• [To do] Rewrite the RSX review from "First, let me" up to and including "on those things.", putting "long list" in place of "laundry list".

• [Passage]
● ● ●

||Editorial, RSX, Acura Car Specific
||August 02, 2004 10:06
||February 08, 2005 18:38
After living with the RSX Type-S since January of 2002, I felt it might be a good time to reflect upon my past two and a half years in putting it through the paces as both my daily driver and weekend toy. The 2005 model year brings a purported host of changes for the RSX's minor model change (MMC), so in jotting down my thoughts on the current version, it will be interesting to see where Honda has improved the car. Having spent over two years and nearly 36000 miles with the car, I feel I've had the opportunity to observe most of the car's shortcomings as well as its strengths.
First, let me say that it's no mystery that every car has at least some flaw in its execution. Whether you're driving a Geo Metro or Ferrari Enzo, there is something that the car does or doesn't do well. You wouldn't take the Enzo grocery shopping for your family, nor would you take the Metro to the local race track for lapping. That said, this is not a nitpick article on the RSX, but merely a list of observations and my commentary related to them. So let's get to it…
Everyone wants to hear the bad news first, right? The car does many things very well, but there is a laundry list of things that could be improved upon. Here are my thoughts on those things.
- No LSD
I recall that just before the RSX was introduced, Acura held an online chat session where the Internet community could log in and ask questions about the RSX directly to project planners. Probably the only comment I recall in the transcript of that entire conference is in response to a user who asked if the Type-S were going to receive a limited slip differential (LSD). The response was simply, "We determined the Type-S does not need an LSD." Sure, the RSX-S can get by without an LSD, but you can also eat mac without cheese -- it's just a lot less exciting. Something as simple as pulling out of a parking lot with moderate throttle application necessitates an LSD in this vehicle.

● ● ●

[Data extracted from a collection]
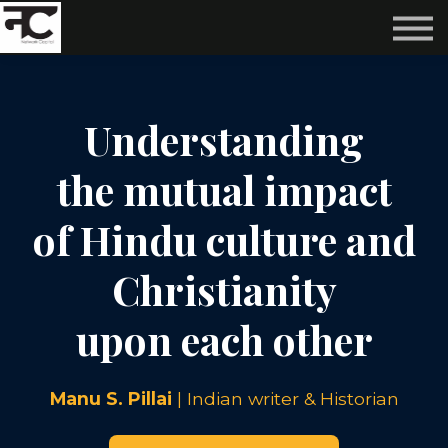
Reviews ❤️
Events 🌆
About us ✨
Login
Understanding
Subscribe
the mutual impact
of Hindu culture and
Christianity
upon each other
Manu S. Pillai
| Indian writer & Historian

● ● ●

• [Solution to this exercise]
First, let me say that it's no mystery that every car has at least some flaw in its execution. Whether you're driving a Geo Metro or Ferrari Enzo, there is something that the car does or doesn't do well. You wouldn't take the Enzo grocery shopping for your family, nor would you take the Metro to the local race track for lapping. That said, this is not a nitpick article on the RSX, but merely a list of observations and my commentary related to them. So let's get to it…
Everyone wants to hear the bad news first, right? The car does many things very well, but there is a long list of things that could be improved upon. Here are my thoughts on those things.